The Swiss football association say they plan to appoint a new national coach within a month, following the sudden resignation on Friday of former trainer Enzo Trossero.

The 48-year-old Argentinian asked the Swiss FA to release him from his contract less than two days after Switzerland’s crushing World Cup qualifier defeat at home to Slovenia.

Current Swiss under-21 coach, Köbi Kuhn, has been tipped as the favourite to succeed Trossero by many of the country’s newspapers, with Christian Gross, Marcel Koller, Alain Geiger and Andy Egli also being put forward as possible candidates.

Saturday’s Tages-Anzeiger newspaper celebrated Trossero’s departure, describing the former coach as “an unapproachable, stubborn stranger, who always acted as if the Swiss should just be happy to have him as coach.”

Insisting that Trossero’s successor should be Swiss, the paper lends its support to Kuhn, describing him as “a man of integrity, competence and energy.”

The Blick newspaper is also convinced that Kuhn is the football association’s top candidate, but questions whether the former FC Zurich player has the necessary credentials for the job.

Pointing out that Kuhn’s six years with the national juniors constitute his only management experience, the Blick asks whether the 58-year-old trainer can muster the “relentless need-to-win” required of international football coaches.

Of the other possible candidates, former Lucerne coach Andy Egli has told the Berner Zeitung that he would see the chance to manage Switzerland as “an unbelievable honour”. Egli also dismissed as “absolute nonsense” the rumours that he had left Lucerne in anticipation of being offered the Switzerland job.

Christian Gross’s chances of succeeding Trossero seem minimal, after his current club, Basel, insisted that they had no plans to release Gross from his contract.

Unlike Gross, Marcel Koller has a get-out clause that would allow him to leave St Gallen if the Swiss football association offer him the post.
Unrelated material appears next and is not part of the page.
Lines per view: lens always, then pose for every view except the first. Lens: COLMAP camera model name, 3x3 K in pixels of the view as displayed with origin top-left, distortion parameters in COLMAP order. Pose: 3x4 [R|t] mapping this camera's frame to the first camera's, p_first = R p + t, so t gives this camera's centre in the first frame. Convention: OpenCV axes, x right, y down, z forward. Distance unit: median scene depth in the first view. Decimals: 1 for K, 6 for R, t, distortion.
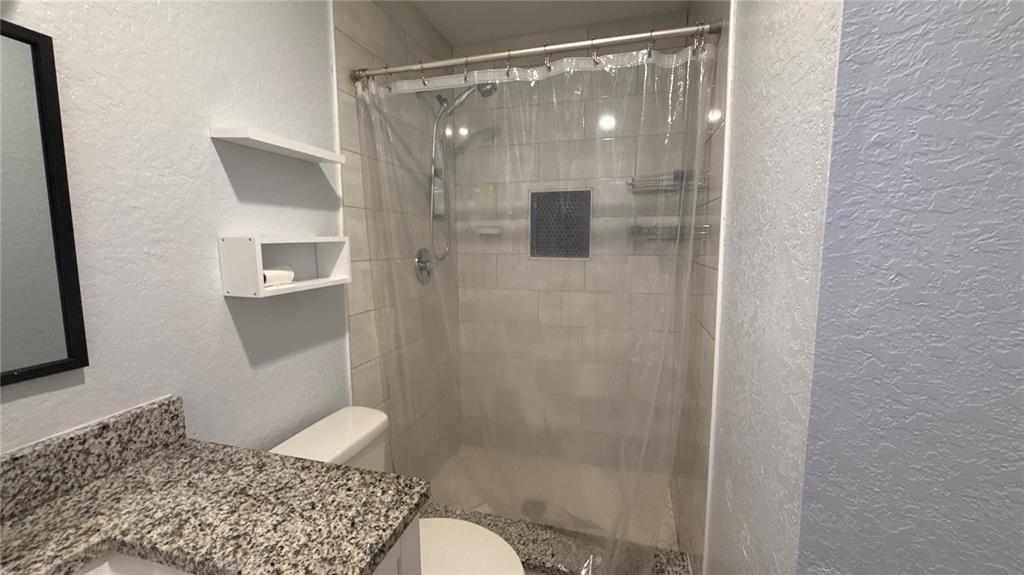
lens RADIAL K [[409.9, 0, 512.1], [0, 409.9, 287.9], [0, 0, 1]] dist [-0.000469, 0.000089]
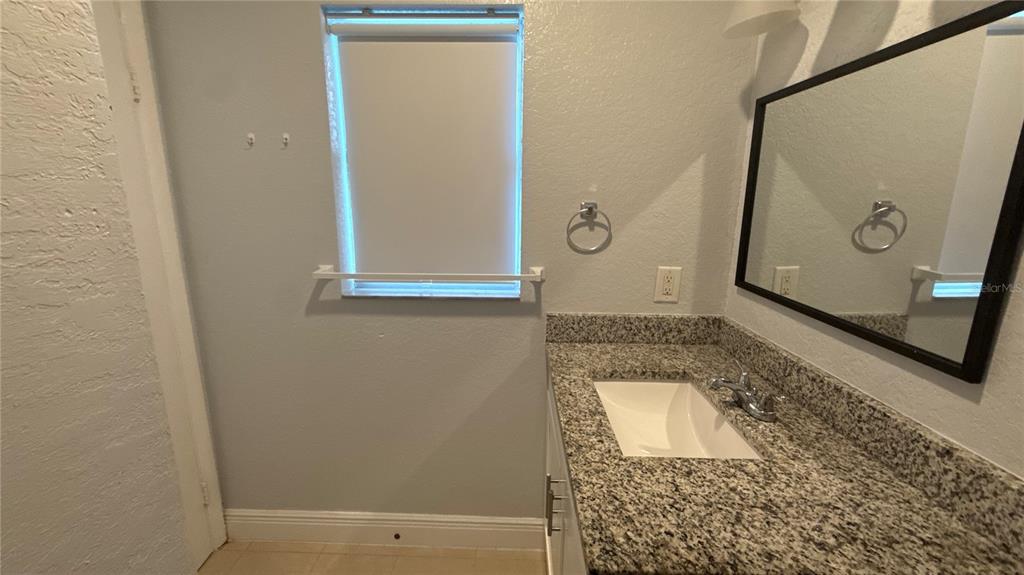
lens RADIAL K [[409.9, 0, 509.9], [0, 409.9, 286.9], [0, 0, 1]] dist [-0.000469, 0.000089]
pose [[-0.966478, 0.050262, -0.251781, 0.104974], [-0.035642, 0.944891, 0.325439, -0.245599], [0.254263, 0.323503, -0.911425, 1.476978]]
Having already turned down the job once, following Gilbert Gress’s resignation, Koller told the BaslerZeitung newspaper that he may now be ready to reconsider.

“I gave a categorical ‘no’ last time, because I felt the offer had come too soon,” Koller explained. “This time I wouldn’t say ‘no’ categorically.”

The Swiss media seems united in one thing – whoever the association do choose to appoint will still need to overcome a number of the obstacles that confronted Trossero.

While keen to argue that many of the Argentinian’s problems were of his own making, the weekend papers admit that the apparent shortage of top-quality Swiss strikers, difficulties with players’ egos and the over-interference of association officials are issues that could all resurface once the new man takes over.